- Excerpts from a dataset
################

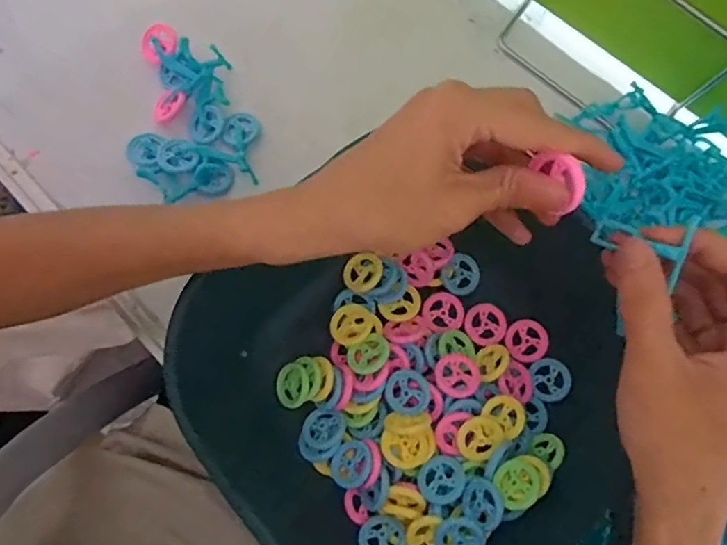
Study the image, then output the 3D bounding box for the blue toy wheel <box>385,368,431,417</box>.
[{"bbox_3d":[0.029,0.079,0.358,0.030,0.005,0.028,-1,88,21],"label":"blue toy wheel"}]

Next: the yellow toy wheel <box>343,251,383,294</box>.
[{"bbox_3d":[0.000,0.001,0.386,0.027,0.006,0.026,0,78,-1],"label":"yellow toy wheel"}]

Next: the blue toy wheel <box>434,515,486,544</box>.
[{"bbox_3d":[0.057,0.160,0.328,0.029,0.006,0.029,1,98,9],"label":"blue toy wheel"}]

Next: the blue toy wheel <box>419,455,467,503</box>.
[{"bbox_3d":[0.049,0.130,0.345,0.029,0.006,0.028,-21,57,-7],"label":"blue toy wheel"}]

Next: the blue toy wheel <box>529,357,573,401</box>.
[{"bbox_3d":[0.129,0.075,0.380,0.027,0.005,0.029,0,78,-1],"label":"blue toy wheel"}]

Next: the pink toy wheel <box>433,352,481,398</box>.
[{"bbox_3d":[0.062,0.068,0.364,0.030,0.006,0.030,1,61,-3],"label":"pink toy wheel"}]

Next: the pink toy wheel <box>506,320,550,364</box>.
[{"bbox_3d":[0.115,0.048,0.387,0.029,0.004,0.029,0,78,-1],"label":"pink toy wheel"}]

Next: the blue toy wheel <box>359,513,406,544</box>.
[{"bbox_3d":[0.011,0.167,0.344,0.028,0.028,0.008,-10,112,-18],"label":"blue toy wheel"}]

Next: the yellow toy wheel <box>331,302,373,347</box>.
[{"bbox_3d":[-0.007,0.036,0.379,0.028,0.006,0.031,22,61,23],"label":"yellow toy wheel"}]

################

- Brief
Copy out all the entries precisely. No images.

- Output below
Study the image, then output the 3D bounding box for the blue toy wheel <box>385,368,431,417</box>.
[{"bbox_3d":[0.029,0.079,0.358,0.030,0.005,0.028,-1,88,21],"label":"blue toy wheel"}]

Next: the yellow toy wheel <box>343,251,383,294</box>.
[{"bbox_3d":[0.000,0.001,0.386,0.027,0.006,0.026,0,78,-1],"label":"yellow toy wheel"}]

Next: the blue toy wheel <box>434,515,486,544</box>.
[{"bbox_3d":[0.057,0.160,0.328,0.029,0.006,0.029,1,98,9],"label":"blue toy wheel"}]

Next: the blue toy wheel <box>419,455,467,503</box>.
[{"bbox_3d":[0.049,0.130,0.345,0.029,0.006,0.028,-21,57,-7],"label":"blue toy wheel"}]

Next: the blue toy wheel <box>529,357,573,401</box>.
[{"bbox_3d":[0.129,0.075,0.380,0.027,0.005,0.029,0,78,-1],"label":"blue toy wheel"}]

Next: the pink toy wheel <box>433,352,481,398</box>.
[{"bbox_3d":[0.062,0.068,0.364,0.030,0.006,0.030,1,61,-3],"label":"pink toy wheel"}]

Next: the pink toy wheel <box>506,320,550,364</box>.
[{"bbox_3d":[0.115,0.048,0.387,0.029,0.004,0.029,0,78,-1],"label":"pink toy wheel"}]

Next: the blue toy wheel <box>359,513,406,544</box>.
[{"bbox_3d":[0.011,0.167,0.344,0.028,0.028,0.008,-10,112,-18],"label":"blue toy wheel"}]

Next: the yellow toy wheel <box>331,302,373,347</box>.
[{"bbox_3d":[-0.007,0.036,0.379,0.028,0.006,0.031,22,61,23],"label":"yellow toy wheel"}]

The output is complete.